When we developed the Onyx™ Digital Genome Engineering platform, we decided to offer it first to customers for microbial applications while we worked internally to expand to other areas. Nandini Krishnamurthy, Vice President of Applications Development, has been leading the charge to evaluate the system’s performance for E. coli and S. cerevisiae, the first two microbes that can be engineered with our technology. Nandini grew up in Chennai, India, and earned her PhD in biology from Texas A&M University.

What’s your role at Inscripta?

Fundamentally, the role of applications development is to test how well our technology really enables customer-specific applications and use cases. We are responsible for identifying the landscape of different use cases that customers have in various market segments. Our scientists also ideate on novel ways to use the technology and we test those. Then we present our results in publications, webinars, and posters to share them with the scientific community.

What brought you to the company?

It was the Inscripta vision. I used to work in a plant biotech company, Corteva Agriscience, developing traits in plants using genome editing. This was one gene at a time. When I heard about the Inscripta vision — how you could do this at a massively parallel scale and accelerate biology like never before — the question was whether I should wait to have the technology as a customer or join Inscripta to work directly on the technology. It was an easy choice. I joined the company in early 2019.

How did you get into the genome editing field?

I’m a geneticist with a background in plant biology and computational biology, so creating variation to study biology was familiar to me. CRISPR has been a phenomenal tool for people like me. It’s a game-changing technology that allows biologists to make variations precisely and then study the effects. I got a great opportunity at Corteva to bring together a team to apply genome editing technology to develop plant traits. This proved to be very exciting and I was hooked.

What’s the most exciting thing about moving from genome reading to genome writing?

With observational science, such as transcriptomics, results are always correlated, not causal. The exciting thing about genome writing is that it is an interventional approach that actually perturbs the genome in a very targeted way and helps to establish causal relationship between genotype and phenotype.
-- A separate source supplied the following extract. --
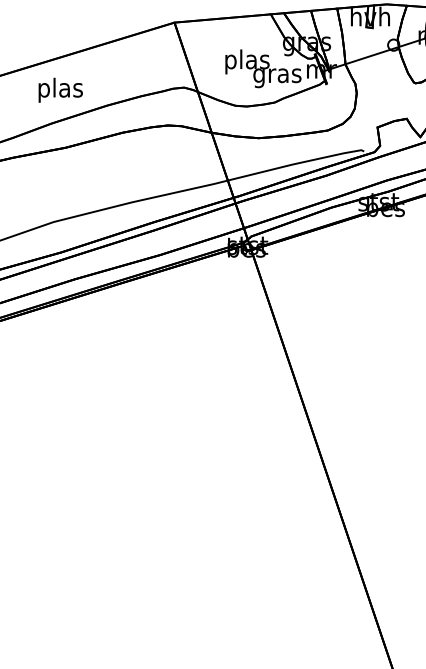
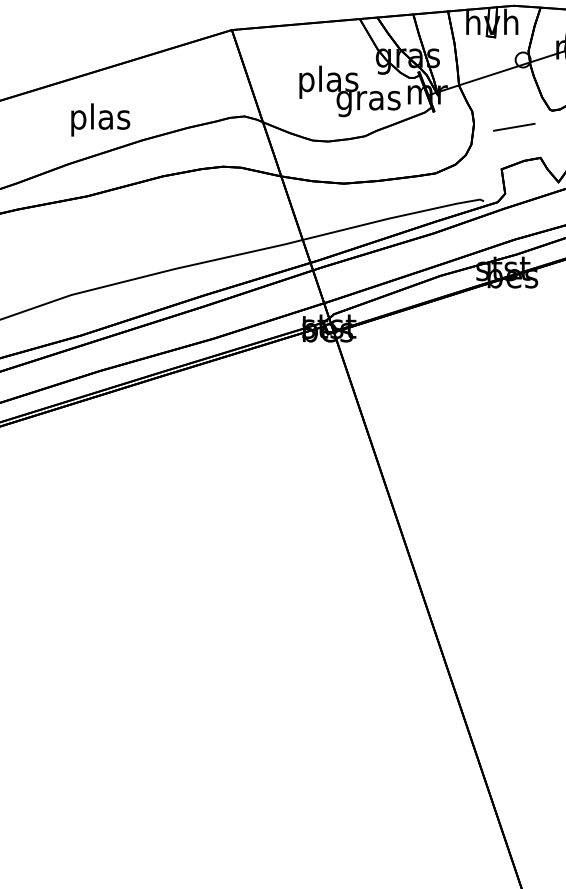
text: (60, 89) -> (100, 119), moved
line: (386, 95) -> (513, 126), added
Inscripta technology helps people scale that approach with precision and high throughput, allowing customers to generate thousands of hypotheses in one quick experiment.

If you could use genome engineering to address any challenge, what would you choose and why?
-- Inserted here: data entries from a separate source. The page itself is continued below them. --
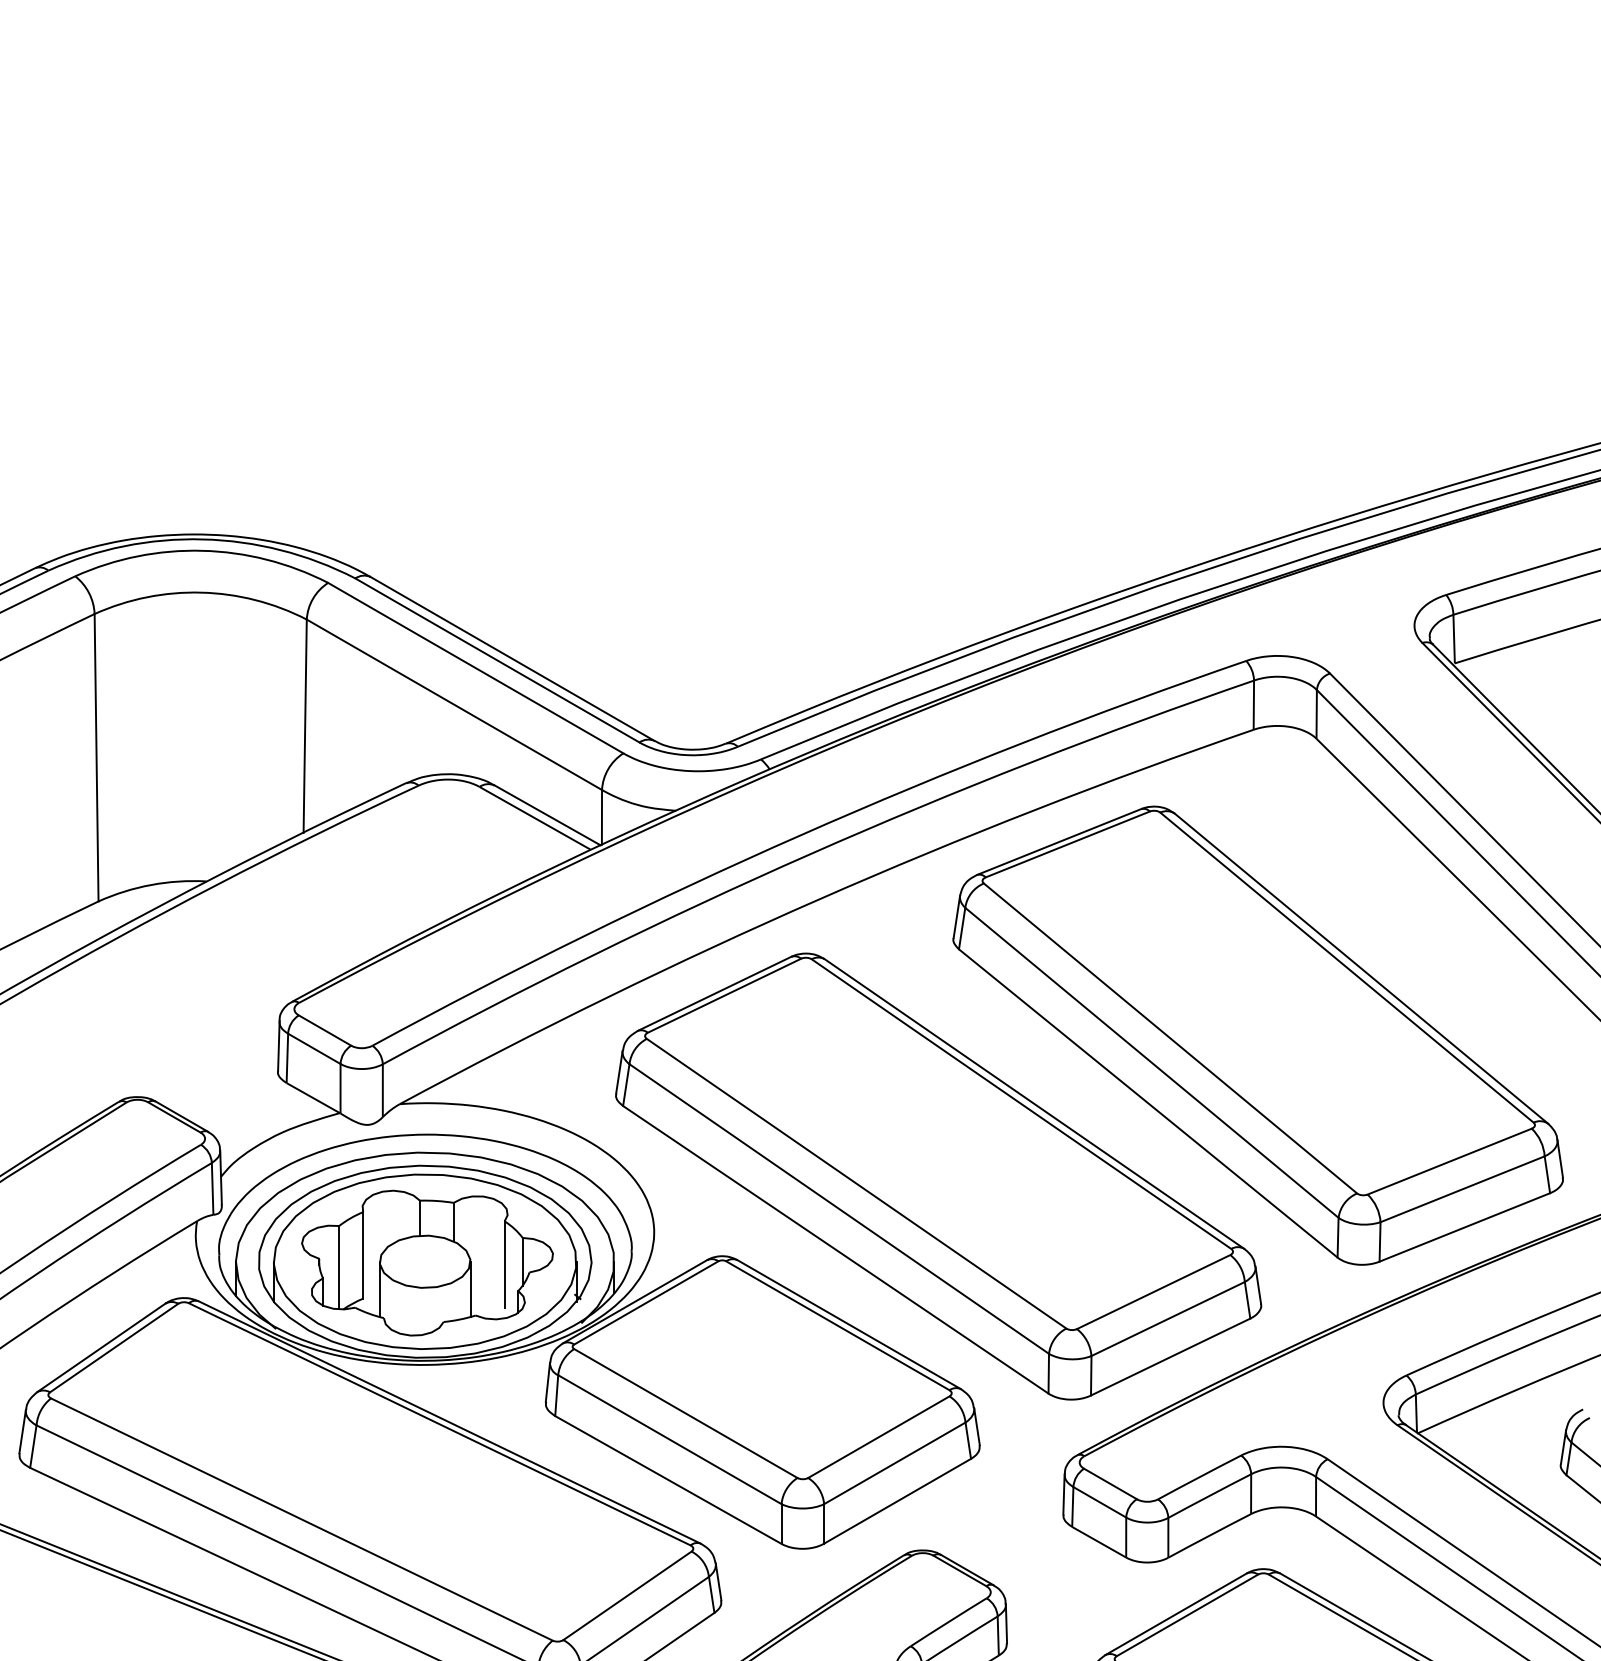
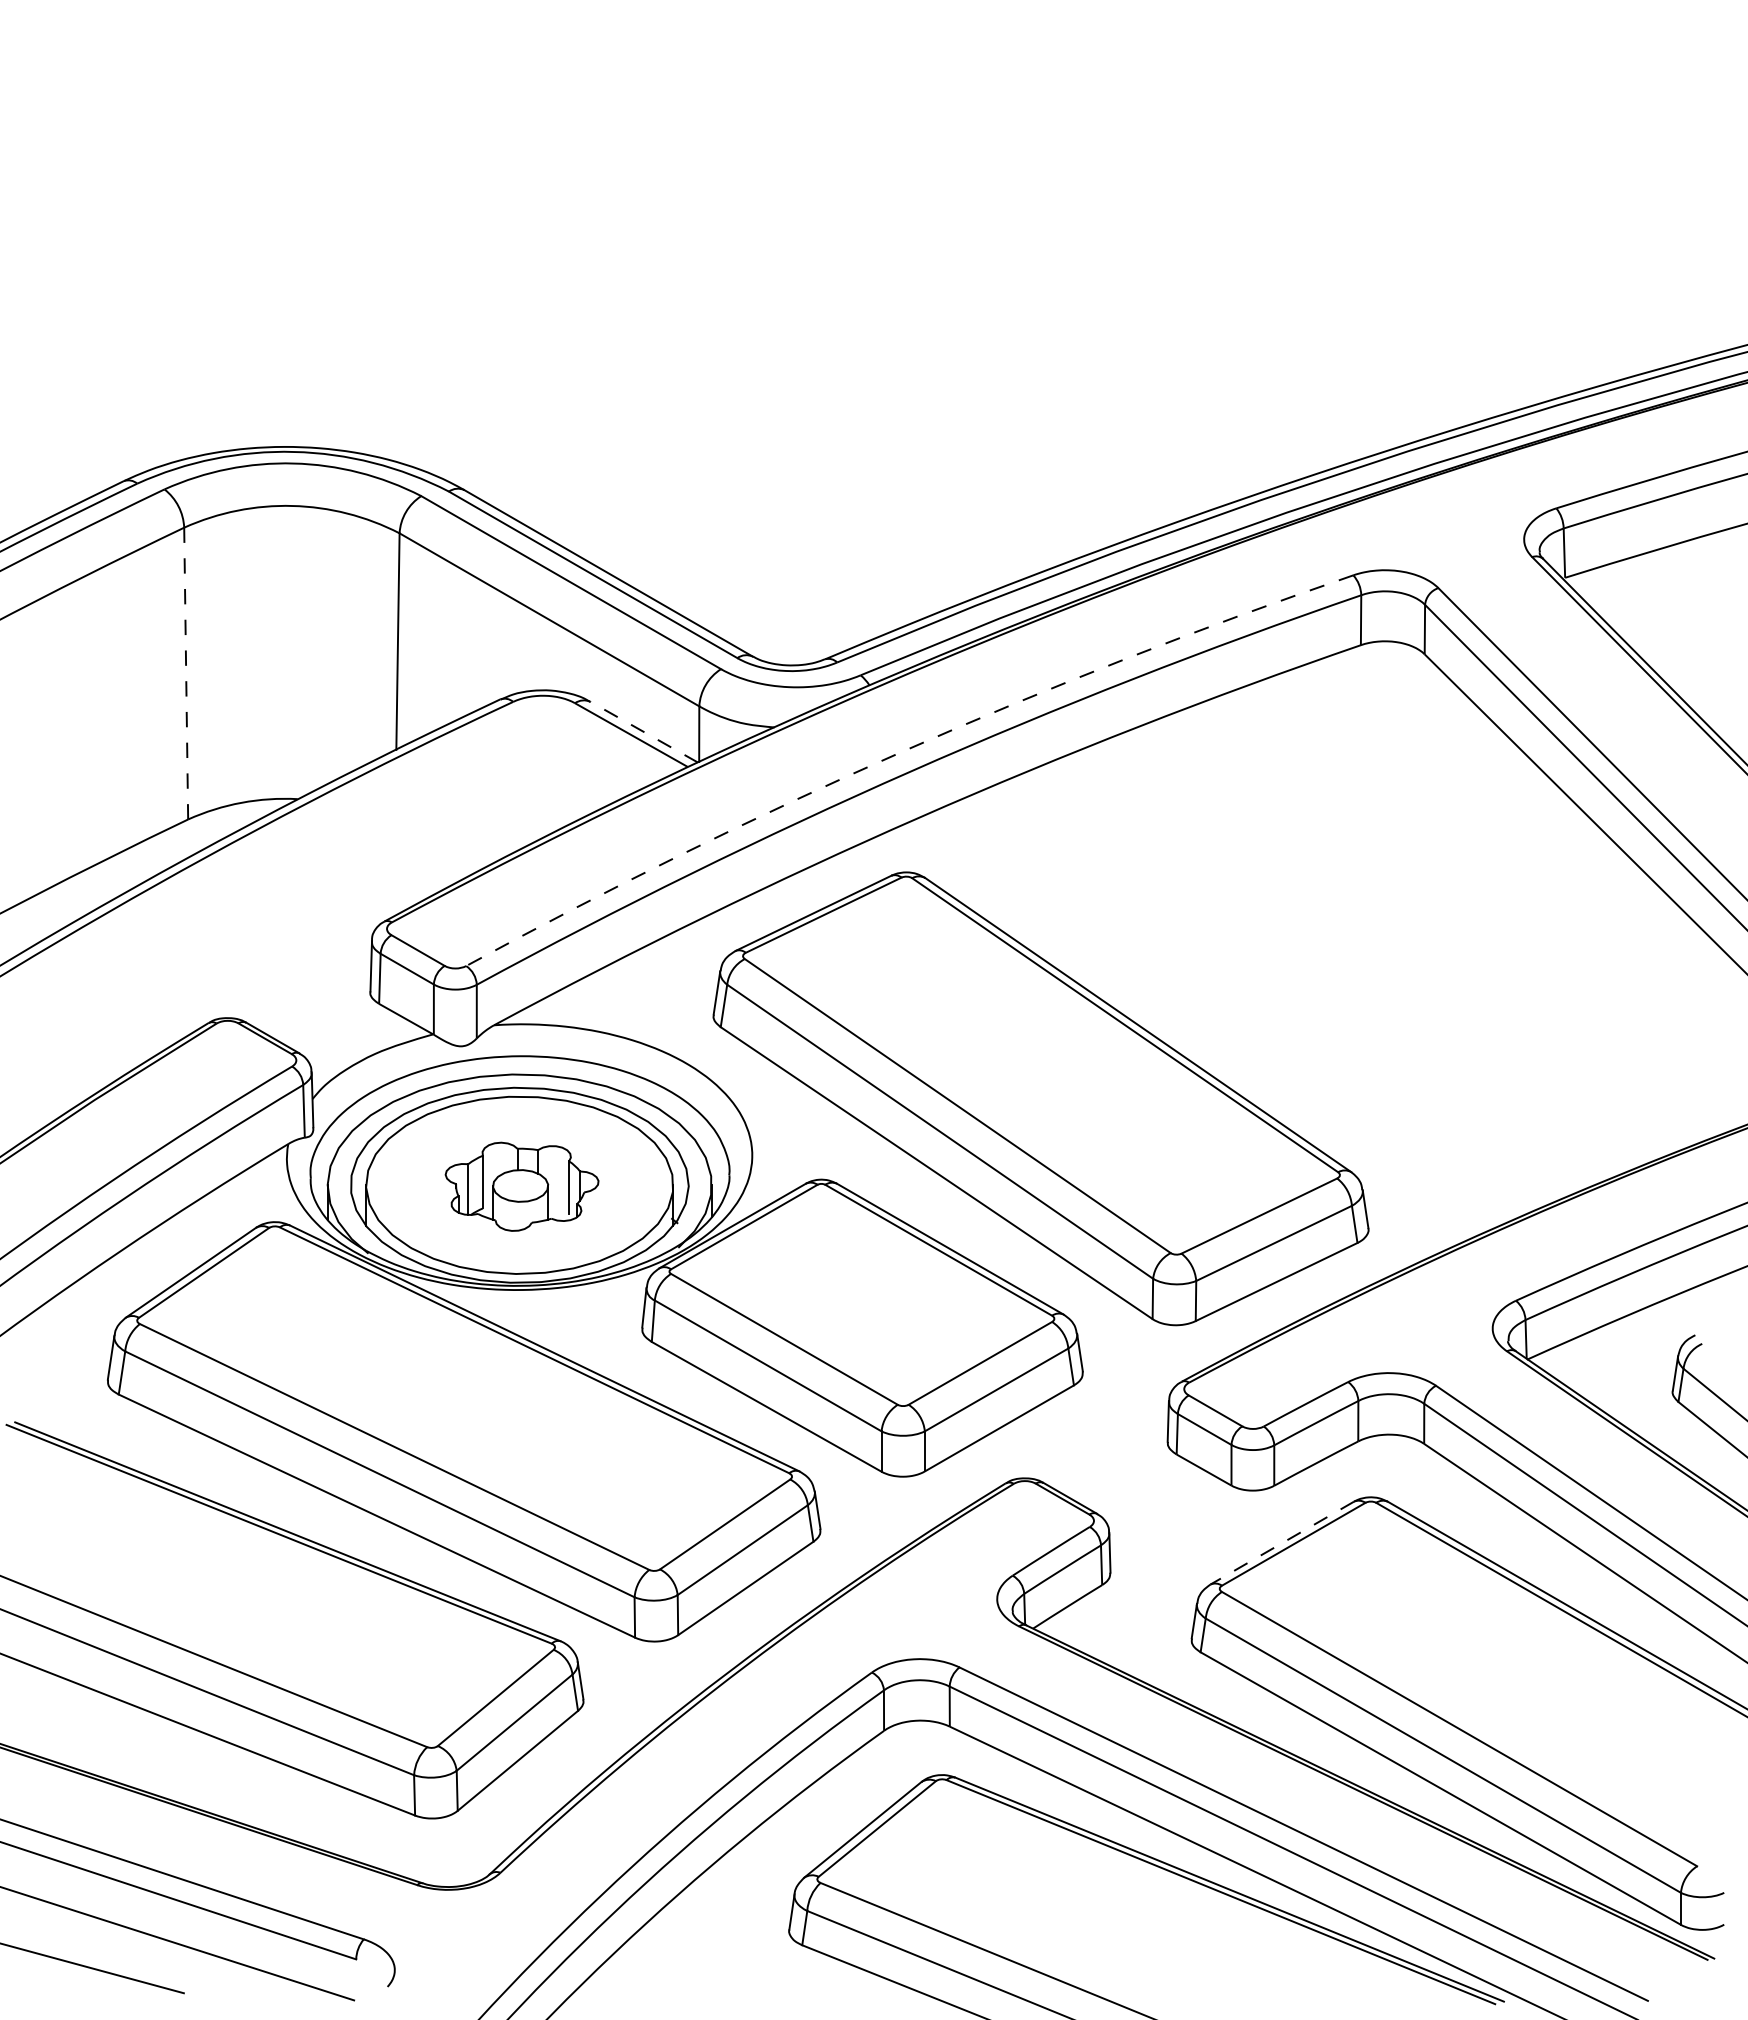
line: (96, 757) -> (186, 673), solid -> dashed
line: (548, 815) -> (644, 732), solid -> dashed
arc: (801, 835) -> (901, 752), solid -> dashed
part: (1258, 1035) -> (1365, 955), removed
part: (426, 1262) -> (521, 1186), size x0.6
line: (1176, 1614) -> (1282, 1543), solid -> dashed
I’m a plant biologist, and I see fighting diseases in crops as critical for producing better food and feed. If I could do what I’m doing with microbes today and extend it to plants, it would be phenomenal to confer resistance to a number of diseases.

How does automation make a difference in science?

When you can take routine and mundane tasks and compress the process using automation, that gives more time for any scientist to focus on what really matters. Automation has helped us scale, make novel discoveries faster, and accelerate the pace of biology overall. It also helps level the playing field making technologies accessible to non-experts. The Onyx platform is a great example: it helps both experts and non-experts to effortlessly scale microbial genome engineering like never before.

Are you a reader or a writer?

I’m a reader. Sometimes I have two books going at the same time. Right now I’m reading American Nations by Colin Woodard, a fascinating read on US history.

What did you do as a kid that you wish you could do more as an adult?

My best memories as a kid are spending time with my extended family during the long summer break from school. Living away from family, I do miss that as I don’t get to see them as much.

What’s your favorite vacation?

Traveling to a tropical place, like India or Hawaii or places with deep history.